Ensel Oh1,2,3, Yoon-La Choi1,2,4,5, Mi Jeong Kwon6,7, Ryong Nam Kim3, Yu Jin Kim1,2, Ji-Young Song1,2, Kyung Soo Jung1,5, Young Kee Shin3*
1 Laboratory of Cancer Genomics and Molecular Pathology, Samsung Biomedical Research Institute, Samsung Medical Center, Seoul, Korea, 2 Institute for Refractory Cancer Research, Samsung Medical Center, Seoul, Korea, 3 Department of Pharmacy, College of Pharmacy, Seoul National University, Seoul, Korea, 4 Department of Pathology, Samsung Medical Center, Sungkyunkwan University College of Medicine, Seoul, Korea, 5 Samsung Advanced Institute for Health Sciences & Technology, Sungkyunkwan University School of Medicine, Seoul, Korea, 6 College of Pharmacy, Kyungpook National University, Daegu, Korea, 7 Research Institute of Pharmaceutical Sciences, College of Pharmacy, Kyungpook National University, Daegu, Korea
Formalin fixing with paraffin embedding (FFPE) has been a standard sample preparation method for decades, and archival FFPE samples are still very useful resources. Nonetheless, the use of FFPE samples in cancer genome analysis using next-generation sequencing, which is a powerful technique for the identification of genomic alterations at the nucleotide level, has been challenging due to poor DNA quality and artificial sequence alterations. In this study, we performed whole-exome sequencing of matched frozen samples and FFPE samples of tissues from 4 cancer patients and compared the next-generation sequencing data obtained from these samples. The major differences between data obtained from the 2 types of sample were the shorter insert size and artificial base alterations in the FFPE samples.

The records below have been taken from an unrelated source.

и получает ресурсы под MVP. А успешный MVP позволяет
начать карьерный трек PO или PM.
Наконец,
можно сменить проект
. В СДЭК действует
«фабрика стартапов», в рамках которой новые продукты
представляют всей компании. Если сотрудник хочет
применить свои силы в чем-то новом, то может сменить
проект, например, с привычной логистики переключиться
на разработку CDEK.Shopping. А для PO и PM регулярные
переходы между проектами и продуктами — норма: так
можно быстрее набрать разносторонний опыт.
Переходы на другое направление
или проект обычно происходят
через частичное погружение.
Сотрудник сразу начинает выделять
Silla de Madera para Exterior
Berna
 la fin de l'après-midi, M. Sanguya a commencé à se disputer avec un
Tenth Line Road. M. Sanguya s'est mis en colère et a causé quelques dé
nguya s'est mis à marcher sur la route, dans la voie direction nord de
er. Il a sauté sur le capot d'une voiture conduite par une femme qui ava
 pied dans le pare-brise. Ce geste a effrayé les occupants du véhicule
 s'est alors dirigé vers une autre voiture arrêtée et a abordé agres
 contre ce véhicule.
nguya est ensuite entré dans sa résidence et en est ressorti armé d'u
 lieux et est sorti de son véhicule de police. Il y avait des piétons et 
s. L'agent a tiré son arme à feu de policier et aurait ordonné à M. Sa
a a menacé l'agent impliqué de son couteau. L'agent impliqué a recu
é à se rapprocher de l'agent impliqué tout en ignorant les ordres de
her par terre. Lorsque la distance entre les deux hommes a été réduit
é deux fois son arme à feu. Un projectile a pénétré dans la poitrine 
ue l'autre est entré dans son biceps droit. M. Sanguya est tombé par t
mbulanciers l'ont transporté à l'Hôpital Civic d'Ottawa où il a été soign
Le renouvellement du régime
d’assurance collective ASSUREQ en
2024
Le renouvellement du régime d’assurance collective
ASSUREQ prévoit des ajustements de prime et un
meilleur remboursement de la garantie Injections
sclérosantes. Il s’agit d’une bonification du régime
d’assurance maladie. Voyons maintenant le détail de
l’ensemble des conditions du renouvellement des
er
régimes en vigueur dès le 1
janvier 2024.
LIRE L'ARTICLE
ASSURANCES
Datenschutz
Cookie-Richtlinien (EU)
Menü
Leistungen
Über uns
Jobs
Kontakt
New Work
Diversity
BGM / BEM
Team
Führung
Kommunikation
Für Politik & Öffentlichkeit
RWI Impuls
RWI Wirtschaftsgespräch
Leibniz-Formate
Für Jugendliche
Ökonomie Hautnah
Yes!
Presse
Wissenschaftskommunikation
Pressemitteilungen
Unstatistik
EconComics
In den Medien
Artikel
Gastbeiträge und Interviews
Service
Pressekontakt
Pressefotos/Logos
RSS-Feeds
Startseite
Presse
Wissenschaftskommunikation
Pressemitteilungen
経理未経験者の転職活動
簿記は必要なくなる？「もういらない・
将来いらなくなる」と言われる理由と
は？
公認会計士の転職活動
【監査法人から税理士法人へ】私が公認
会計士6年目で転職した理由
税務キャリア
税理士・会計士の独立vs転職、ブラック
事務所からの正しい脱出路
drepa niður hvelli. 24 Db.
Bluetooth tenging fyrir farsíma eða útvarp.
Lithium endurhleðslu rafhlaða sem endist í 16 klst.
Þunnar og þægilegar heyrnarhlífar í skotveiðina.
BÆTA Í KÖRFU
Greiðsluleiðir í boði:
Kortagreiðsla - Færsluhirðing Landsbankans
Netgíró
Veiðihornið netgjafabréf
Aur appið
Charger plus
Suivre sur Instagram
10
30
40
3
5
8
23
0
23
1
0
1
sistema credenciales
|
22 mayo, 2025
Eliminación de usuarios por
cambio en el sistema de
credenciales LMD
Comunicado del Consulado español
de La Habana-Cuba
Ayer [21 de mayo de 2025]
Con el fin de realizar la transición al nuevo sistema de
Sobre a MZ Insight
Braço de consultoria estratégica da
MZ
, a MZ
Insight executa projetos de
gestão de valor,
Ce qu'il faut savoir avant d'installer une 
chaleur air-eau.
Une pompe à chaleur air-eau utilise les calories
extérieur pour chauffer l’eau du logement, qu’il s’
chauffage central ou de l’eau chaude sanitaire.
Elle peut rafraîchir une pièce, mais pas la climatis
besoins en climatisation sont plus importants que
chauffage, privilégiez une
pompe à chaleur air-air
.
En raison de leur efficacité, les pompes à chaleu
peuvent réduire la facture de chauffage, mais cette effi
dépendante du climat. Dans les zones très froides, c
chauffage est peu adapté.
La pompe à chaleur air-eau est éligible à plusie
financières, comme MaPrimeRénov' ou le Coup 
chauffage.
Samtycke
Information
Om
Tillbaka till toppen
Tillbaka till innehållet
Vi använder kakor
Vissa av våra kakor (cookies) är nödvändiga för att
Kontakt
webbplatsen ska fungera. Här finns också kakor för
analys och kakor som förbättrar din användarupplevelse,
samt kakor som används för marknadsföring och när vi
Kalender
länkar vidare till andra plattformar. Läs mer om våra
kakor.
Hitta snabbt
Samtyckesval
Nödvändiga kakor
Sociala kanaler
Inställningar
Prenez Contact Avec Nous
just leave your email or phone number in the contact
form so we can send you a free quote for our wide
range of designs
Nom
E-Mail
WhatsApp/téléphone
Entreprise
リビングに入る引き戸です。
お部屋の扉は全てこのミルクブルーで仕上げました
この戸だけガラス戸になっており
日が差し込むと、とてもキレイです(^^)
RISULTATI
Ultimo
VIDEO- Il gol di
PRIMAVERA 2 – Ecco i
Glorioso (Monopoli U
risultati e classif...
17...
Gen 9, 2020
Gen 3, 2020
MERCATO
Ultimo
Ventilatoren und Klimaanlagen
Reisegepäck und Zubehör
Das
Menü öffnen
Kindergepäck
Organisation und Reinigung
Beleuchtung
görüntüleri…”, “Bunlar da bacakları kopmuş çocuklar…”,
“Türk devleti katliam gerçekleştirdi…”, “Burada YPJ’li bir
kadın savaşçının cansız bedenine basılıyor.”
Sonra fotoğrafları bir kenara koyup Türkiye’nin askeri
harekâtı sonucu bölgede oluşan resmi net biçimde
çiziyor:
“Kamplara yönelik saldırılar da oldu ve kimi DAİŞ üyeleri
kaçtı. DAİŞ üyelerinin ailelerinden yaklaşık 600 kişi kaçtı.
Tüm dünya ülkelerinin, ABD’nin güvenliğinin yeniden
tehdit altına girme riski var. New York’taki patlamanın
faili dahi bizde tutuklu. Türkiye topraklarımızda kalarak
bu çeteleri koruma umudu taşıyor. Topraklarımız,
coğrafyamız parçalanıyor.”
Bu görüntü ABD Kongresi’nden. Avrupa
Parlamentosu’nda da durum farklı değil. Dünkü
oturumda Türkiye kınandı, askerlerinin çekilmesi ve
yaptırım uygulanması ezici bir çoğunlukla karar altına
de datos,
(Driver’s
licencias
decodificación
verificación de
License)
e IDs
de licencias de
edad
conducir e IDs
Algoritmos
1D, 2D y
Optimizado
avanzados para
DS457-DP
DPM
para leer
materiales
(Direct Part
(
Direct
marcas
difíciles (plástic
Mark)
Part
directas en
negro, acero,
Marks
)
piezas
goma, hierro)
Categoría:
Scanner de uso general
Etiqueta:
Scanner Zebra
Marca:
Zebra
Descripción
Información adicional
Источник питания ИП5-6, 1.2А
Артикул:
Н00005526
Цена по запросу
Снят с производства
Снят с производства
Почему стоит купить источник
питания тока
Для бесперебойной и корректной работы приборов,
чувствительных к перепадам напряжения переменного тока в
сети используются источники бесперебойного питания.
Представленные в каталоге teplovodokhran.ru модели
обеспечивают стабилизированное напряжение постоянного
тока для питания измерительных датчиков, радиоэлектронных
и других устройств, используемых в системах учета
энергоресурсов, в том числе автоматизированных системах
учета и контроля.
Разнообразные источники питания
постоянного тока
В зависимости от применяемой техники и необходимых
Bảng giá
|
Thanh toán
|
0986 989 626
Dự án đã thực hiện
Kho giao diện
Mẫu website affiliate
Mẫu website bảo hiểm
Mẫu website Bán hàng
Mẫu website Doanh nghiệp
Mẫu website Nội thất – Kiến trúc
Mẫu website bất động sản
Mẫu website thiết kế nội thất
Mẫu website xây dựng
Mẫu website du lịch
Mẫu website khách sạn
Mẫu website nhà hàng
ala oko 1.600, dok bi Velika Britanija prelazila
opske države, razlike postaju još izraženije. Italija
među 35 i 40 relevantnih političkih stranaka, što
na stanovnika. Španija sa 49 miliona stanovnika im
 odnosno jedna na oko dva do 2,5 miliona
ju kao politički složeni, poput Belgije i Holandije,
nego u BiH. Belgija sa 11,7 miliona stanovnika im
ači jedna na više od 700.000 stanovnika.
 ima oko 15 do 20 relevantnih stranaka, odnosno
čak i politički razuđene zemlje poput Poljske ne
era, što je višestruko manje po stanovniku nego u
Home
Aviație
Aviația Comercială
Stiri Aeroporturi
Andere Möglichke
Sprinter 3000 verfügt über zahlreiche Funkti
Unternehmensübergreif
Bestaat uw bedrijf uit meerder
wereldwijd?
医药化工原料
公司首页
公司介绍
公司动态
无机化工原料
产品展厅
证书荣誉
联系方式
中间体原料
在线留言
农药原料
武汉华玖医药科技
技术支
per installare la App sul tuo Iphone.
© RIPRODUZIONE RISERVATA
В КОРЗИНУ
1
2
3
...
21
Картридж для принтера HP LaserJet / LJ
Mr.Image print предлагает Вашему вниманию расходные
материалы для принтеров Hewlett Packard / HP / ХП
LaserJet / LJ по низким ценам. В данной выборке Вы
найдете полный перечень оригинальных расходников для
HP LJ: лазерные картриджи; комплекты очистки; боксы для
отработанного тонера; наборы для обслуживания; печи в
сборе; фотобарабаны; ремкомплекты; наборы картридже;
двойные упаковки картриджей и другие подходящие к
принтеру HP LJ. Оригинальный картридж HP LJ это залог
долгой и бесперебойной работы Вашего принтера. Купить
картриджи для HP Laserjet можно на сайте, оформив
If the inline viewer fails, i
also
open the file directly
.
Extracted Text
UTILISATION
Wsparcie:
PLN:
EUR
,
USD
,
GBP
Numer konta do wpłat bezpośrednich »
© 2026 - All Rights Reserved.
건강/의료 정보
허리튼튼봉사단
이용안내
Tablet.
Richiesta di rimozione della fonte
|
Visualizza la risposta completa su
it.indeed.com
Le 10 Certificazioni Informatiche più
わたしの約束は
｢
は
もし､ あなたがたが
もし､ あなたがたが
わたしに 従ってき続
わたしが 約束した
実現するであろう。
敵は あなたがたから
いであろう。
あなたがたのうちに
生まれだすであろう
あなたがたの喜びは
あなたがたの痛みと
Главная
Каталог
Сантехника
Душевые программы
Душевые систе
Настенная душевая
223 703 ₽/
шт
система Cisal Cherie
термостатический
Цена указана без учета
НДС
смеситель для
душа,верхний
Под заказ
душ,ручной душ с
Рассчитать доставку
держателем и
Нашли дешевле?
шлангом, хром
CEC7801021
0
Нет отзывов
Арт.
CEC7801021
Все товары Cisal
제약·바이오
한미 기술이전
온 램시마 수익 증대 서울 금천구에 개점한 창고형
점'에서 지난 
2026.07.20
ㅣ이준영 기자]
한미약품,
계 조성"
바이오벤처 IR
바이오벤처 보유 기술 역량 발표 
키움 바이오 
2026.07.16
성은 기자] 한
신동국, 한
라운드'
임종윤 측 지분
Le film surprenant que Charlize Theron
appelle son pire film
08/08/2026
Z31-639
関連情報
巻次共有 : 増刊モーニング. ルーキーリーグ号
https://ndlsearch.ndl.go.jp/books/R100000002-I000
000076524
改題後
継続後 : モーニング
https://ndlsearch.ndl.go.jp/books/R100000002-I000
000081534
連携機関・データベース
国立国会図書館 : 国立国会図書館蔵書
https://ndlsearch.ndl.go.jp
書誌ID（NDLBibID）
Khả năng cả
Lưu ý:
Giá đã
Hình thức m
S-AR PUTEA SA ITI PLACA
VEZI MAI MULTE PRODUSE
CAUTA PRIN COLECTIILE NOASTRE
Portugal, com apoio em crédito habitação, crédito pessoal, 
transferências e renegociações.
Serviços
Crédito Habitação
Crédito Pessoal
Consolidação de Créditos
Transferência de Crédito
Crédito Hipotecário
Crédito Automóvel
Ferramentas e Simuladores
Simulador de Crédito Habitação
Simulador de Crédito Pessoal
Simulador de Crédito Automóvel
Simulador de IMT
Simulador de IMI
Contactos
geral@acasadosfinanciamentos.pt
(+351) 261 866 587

A high proportion of short inserts in the FFPE samples resulted in overlapping paired reads, which could lead to overestimation of certain variants; >20% of the inserts in the FFPE samples were double sequenced. A large number of soft clipped reads was found in the sequencing data of the FFPE samples, and about 30% of total bases were soft clipped. The artificial base alterations, C>T and G>A, were observed in FFPE samples only, and the alteration rate ranged from 200 to 1,200 per 1M bases when sequencing errors were removed. Although high-confidence mutation calls in the FFPE samples were compatible to that in the frozen samples, caution should be exercised in terms of the artifacts, especially for low-confidence calls. Despite the clearly observed artifacts, archival FFPE samples can be a good resource for discovery or validation of biomarkers in cancer research based on whole-exome sequencing.